ただ一つ知っているのは
ヨハネによる福音書9章24~34節
主題聖句 『ただ一つ知っているのは、目の見えなかったわたしが、今は見えるということです。』
ヨハネによる福音書9章25節
「お前の目をどうやって開けたのか」ファリサイ派のように、「どうやって」にこだわると、聖書のメッセージを受け取る事ができなくなります。聖書を読む時は「どうやって」ではなく「なぜ」で読むと良いのです。なぜ、イエス様はこの人の目を開けたのか。それは、彼を憐れみ、癒してやりたいと思ったからです。彼の目はなぜ開いたのか。それは、イエス様のお言葉を信じて命じられた通りに行動したからです。
ファリサイ派は「我々はモーセの弟子だ」と言いますが、本当の意味でモーセに従っているのならば、同時にイエス様の弟子ともなれるはずです。出エジプト記を読むと、ヘブライ人がどれほど頑なで愚かで、神に逆らってきたか、モーセがどんな思いでそのヘブライ人を率いとりなしたか、よくわかります。ファリサイ派は「どうやって」モーセの弟子のように見えるか、にこだわっているのです。

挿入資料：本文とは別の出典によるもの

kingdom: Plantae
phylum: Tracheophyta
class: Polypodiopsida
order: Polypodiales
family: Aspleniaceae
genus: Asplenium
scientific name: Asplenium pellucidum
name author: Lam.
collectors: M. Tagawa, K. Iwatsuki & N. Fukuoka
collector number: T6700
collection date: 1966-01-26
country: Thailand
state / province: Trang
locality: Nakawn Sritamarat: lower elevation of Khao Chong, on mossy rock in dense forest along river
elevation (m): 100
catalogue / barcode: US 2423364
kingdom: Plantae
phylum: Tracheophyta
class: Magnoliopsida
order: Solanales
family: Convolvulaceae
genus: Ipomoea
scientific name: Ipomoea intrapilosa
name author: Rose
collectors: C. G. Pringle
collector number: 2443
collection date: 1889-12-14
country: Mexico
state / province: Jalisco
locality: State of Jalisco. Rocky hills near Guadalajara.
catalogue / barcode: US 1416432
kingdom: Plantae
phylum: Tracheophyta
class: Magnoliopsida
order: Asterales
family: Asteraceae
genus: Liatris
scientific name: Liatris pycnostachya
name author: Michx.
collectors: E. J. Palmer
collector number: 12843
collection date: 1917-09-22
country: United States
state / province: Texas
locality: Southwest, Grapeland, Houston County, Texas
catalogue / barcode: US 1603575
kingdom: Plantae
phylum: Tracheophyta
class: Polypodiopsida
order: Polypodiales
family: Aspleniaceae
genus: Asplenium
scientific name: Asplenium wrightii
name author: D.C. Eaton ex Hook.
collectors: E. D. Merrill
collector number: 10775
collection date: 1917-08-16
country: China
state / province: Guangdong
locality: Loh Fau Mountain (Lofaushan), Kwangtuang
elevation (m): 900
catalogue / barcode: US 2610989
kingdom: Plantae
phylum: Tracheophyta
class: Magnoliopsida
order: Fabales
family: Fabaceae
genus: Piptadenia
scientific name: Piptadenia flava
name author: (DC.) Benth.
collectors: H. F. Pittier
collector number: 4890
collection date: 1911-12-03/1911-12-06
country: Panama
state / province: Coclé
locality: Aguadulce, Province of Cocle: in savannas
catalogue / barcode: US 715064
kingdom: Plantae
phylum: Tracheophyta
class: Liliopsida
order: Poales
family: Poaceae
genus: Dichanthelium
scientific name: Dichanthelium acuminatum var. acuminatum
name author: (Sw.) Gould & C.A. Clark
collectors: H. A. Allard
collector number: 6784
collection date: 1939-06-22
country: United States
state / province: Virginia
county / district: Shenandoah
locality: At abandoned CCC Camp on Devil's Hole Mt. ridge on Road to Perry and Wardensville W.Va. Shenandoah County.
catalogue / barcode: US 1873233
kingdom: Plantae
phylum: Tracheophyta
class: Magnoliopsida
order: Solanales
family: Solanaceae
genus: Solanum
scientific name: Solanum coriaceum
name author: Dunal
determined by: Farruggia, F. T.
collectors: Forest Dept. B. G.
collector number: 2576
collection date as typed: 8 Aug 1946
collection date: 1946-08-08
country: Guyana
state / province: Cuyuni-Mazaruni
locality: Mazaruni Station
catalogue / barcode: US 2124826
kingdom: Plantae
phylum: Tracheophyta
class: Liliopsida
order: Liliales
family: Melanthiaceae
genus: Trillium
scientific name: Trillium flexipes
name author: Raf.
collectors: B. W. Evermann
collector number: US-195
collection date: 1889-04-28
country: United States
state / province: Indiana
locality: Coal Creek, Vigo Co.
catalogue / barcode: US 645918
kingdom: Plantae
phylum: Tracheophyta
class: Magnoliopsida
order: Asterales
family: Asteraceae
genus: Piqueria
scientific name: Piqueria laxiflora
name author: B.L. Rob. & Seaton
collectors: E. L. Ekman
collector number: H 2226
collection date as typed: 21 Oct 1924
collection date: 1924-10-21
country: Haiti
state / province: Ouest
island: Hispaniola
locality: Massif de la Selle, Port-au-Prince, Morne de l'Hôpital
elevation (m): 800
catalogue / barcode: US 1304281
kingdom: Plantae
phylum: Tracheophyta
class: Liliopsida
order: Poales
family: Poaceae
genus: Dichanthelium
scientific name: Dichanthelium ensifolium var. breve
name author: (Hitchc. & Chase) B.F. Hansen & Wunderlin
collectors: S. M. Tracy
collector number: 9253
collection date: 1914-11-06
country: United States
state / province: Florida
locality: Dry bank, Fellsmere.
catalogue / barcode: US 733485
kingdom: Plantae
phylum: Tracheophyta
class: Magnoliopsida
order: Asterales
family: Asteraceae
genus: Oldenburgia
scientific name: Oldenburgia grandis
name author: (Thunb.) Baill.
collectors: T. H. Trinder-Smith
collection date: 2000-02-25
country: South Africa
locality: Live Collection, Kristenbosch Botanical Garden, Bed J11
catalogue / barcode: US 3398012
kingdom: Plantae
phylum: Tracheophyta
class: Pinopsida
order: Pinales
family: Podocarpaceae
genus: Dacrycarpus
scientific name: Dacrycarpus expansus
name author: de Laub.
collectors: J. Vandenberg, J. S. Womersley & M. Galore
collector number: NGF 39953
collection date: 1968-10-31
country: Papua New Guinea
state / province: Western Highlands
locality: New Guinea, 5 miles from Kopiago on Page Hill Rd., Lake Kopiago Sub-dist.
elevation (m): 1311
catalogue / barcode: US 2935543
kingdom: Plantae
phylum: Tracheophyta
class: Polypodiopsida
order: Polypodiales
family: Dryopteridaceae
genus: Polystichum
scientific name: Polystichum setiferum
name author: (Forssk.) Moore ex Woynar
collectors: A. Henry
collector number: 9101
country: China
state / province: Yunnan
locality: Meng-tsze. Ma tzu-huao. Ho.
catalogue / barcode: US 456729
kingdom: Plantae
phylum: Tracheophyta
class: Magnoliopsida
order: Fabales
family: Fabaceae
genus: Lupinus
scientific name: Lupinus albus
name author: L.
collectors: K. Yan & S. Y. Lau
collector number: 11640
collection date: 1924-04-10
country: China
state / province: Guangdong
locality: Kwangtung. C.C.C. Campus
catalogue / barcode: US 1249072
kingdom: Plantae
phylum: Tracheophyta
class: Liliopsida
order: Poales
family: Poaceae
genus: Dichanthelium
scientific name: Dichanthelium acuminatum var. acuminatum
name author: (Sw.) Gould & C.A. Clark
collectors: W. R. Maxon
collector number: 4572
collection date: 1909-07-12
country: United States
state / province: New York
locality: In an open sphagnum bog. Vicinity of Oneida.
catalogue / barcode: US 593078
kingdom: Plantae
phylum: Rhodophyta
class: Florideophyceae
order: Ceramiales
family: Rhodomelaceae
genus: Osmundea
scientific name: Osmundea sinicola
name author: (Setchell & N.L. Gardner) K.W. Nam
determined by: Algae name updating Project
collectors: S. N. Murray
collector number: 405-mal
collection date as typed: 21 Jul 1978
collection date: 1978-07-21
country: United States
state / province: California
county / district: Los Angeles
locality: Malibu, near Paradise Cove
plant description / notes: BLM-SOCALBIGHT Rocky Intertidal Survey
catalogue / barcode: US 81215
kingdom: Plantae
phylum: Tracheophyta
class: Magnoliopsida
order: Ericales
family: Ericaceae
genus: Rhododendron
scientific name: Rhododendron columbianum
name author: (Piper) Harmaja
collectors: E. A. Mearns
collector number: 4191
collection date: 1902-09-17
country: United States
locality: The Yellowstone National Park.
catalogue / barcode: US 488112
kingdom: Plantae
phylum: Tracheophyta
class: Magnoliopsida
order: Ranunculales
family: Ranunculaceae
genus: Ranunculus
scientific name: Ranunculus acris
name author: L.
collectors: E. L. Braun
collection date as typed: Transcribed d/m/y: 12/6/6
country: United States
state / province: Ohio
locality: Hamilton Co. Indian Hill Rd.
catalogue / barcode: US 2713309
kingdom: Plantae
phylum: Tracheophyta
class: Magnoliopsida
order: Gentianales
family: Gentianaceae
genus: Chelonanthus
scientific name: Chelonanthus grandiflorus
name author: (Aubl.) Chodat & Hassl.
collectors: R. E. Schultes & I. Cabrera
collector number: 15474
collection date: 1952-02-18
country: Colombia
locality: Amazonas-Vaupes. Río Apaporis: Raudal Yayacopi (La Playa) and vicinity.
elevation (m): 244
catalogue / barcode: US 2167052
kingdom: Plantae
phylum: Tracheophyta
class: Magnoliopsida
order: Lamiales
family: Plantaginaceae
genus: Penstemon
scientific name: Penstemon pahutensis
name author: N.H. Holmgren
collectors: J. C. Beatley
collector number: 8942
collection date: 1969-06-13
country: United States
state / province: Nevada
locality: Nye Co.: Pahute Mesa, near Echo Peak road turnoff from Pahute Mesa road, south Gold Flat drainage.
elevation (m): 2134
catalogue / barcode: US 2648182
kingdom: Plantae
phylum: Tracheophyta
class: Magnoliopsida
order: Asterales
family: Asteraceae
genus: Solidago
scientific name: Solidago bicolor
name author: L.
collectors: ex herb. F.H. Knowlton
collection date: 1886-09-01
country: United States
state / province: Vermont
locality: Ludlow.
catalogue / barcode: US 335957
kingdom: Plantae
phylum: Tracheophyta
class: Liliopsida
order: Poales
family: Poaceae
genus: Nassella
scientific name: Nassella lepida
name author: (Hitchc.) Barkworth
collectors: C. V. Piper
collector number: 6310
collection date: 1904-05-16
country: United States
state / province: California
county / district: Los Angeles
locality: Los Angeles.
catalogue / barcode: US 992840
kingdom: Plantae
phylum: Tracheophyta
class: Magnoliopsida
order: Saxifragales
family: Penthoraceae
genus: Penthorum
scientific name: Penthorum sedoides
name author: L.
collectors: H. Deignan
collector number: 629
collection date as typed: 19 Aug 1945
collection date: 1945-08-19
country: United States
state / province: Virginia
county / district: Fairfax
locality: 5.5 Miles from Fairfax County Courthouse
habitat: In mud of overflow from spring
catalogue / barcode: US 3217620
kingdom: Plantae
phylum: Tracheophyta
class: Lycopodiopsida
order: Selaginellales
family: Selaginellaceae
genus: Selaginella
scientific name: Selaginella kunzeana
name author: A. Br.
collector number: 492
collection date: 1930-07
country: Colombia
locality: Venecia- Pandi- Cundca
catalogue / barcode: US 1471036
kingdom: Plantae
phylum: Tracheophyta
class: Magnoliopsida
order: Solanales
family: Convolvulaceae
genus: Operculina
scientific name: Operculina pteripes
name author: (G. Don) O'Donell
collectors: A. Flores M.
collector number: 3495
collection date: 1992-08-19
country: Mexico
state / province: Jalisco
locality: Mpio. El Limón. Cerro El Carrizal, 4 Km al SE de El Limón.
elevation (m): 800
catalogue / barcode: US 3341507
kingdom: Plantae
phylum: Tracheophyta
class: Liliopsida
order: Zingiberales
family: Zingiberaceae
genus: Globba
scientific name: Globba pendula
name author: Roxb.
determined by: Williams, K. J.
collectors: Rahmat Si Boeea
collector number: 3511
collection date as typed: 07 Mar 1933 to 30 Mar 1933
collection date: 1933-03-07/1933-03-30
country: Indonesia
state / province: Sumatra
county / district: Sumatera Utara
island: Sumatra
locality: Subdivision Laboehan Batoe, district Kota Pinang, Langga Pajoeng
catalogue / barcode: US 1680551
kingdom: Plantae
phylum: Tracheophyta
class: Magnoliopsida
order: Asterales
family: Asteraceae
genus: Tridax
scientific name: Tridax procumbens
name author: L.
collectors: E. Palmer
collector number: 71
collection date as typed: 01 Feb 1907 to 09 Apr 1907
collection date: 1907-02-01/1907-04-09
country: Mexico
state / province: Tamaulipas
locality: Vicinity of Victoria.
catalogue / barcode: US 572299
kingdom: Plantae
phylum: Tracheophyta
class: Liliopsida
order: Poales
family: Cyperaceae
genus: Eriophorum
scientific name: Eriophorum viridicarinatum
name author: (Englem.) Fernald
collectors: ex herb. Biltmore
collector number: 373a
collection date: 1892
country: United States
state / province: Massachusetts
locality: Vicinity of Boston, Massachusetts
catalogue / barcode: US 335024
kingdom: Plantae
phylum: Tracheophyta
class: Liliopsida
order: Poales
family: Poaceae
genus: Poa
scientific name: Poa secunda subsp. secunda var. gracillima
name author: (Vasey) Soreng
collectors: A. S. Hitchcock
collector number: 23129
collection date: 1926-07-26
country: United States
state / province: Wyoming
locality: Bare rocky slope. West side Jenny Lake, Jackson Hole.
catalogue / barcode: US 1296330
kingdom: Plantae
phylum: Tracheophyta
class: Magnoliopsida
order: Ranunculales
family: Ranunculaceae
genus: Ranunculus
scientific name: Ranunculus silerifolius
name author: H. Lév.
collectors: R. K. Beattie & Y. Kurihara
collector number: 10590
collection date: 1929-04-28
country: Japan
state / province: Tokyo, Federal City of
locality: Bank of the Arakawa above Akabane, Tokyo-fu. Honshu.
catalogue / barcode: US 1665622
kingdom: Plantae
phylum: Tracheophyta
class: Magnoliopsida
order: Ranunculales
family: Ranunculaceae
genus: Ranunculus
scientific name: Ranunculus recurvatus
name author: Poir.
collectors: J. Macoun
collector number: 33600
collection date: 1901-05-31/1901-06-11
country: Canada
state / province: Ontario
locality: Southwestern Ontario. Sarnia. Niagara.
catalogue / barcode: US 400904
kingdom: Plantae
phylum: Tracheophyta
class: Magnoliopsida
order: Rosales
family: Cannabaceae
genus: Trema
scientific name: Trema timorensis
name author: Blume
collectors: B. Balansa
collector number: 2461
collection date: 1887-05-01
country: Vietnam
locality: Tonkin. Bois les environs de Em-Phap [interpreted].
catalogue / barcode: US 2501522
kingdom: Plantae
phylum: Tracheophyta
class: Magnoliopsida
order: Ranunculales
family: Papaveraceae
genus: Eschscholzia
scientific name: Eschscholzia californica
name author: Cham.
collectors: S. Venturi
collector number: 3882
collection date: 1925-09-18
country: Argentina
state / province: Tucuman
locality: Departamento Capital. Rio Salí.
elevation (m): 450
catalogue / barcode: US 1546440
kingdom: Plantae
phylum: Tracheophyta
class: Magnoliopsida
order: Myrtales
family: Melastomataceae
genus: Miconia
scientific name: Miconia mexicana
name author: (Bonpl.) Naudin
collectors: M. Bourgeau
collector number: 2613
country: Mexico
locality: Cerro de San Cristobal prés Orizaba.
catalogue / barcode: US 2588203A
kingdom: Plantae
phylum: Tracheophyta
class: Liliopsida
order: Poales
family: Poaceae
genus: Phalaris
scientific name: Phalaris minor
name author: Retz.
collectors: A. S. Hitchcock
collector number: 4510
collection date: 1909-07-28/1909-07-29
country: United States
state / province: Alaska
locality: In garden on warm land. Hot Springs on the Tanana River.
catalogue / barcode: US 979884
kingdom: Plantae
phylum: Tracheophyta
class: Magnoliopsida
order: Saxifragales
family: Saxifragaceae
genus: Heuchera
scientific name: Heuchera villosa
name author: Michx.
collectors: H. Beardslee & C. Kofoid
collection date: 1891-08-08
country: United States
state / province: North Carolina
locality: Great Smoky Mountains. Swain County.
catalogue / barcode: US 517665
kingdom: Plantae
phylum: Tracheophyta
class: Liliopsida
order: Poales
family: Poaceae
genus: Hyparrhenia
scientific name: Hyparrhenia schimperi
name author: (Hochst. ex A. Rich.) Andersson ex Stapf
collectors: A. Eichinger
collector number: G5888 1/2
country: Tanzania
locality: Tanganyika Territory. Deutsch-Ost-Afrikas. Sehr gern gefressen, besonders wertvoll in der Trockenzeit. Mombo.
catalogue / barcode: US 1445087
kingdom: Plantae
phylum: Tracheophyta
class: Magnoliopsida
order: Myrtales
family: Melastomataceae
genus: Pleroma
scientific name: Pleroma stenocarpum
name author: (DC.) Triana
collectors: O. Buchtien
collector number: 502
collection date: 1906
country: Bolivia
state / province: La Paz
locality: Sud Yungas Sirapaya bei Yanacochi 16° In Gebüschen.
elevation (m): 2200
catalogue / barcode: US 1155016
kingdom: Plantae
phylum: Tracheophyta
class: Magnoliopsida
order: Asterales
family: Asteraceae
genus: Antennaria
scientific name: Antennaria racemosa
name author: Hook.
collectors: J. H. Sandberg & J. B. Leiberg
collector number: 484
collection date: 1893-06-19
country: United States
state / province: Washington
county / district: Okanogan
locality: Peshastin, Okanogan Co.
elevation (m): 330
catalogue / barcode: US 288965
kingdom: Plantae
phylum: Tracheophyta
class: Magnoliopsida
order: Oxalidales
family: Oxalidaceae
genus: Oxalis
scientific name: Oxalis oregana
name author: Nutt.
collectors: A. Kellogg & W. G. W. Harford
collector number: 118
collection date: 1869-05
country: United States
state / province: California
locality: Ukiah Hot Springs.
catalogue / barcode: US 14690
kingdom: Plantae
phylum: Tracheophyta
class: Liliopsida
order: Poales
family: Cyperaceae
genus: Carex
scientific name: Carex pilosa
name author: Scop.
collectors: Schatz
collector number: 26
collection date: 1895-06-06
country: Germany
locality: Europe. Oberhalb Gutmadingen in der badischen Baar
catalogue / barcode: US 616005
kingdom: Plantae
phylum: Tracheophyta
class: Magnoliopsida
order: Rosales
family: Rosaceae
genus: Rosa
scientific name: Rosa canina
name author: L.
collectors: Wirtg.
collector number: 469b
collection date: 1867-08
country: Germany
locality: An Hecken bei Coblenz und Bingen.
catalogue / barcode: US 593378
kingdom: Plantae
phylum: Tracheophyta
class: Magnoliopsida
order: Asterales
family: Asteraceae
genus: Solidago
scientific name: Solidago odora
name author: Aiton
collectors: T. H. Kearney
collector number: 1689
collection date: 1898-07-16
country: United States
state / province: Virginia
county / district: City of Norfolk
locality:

目が開かれた人は、たとえ目が見えるようになったとしても、ユダヤ人社会の中では貧しく数に入らないような自分の姿をよく知っていました。おそらく平均的な教育も受けられなかったでしょう。それでも、30節からの信仰告白は見事なものです。彼は、自分に起こった事実だけ、自分を憐れんでくださったイエス様の愛だけを頼りに、「あの方が神のもとから来られたのでなければ、何もおできにならなかったはずです。」と言い切ります。もう見えるようになったのですから、うまく言い逃れて逃げてしまっても良かったのです。しかし、この人は勇敢にファリサイ派の前に立ちます。自分の身をもって経験し、握りしめたことは誰にも奪えません。
わたしたちは、この現代に生きて、たくさんの情報を得ています。さて、その中で「ただ一つ知っているのは」と顔を上げて言うべきことは何でしょうか。それを、いつ、誰に言うのでしょうか。本当に知らなければならない真理を知り、証しすることができるよう祈りましょう。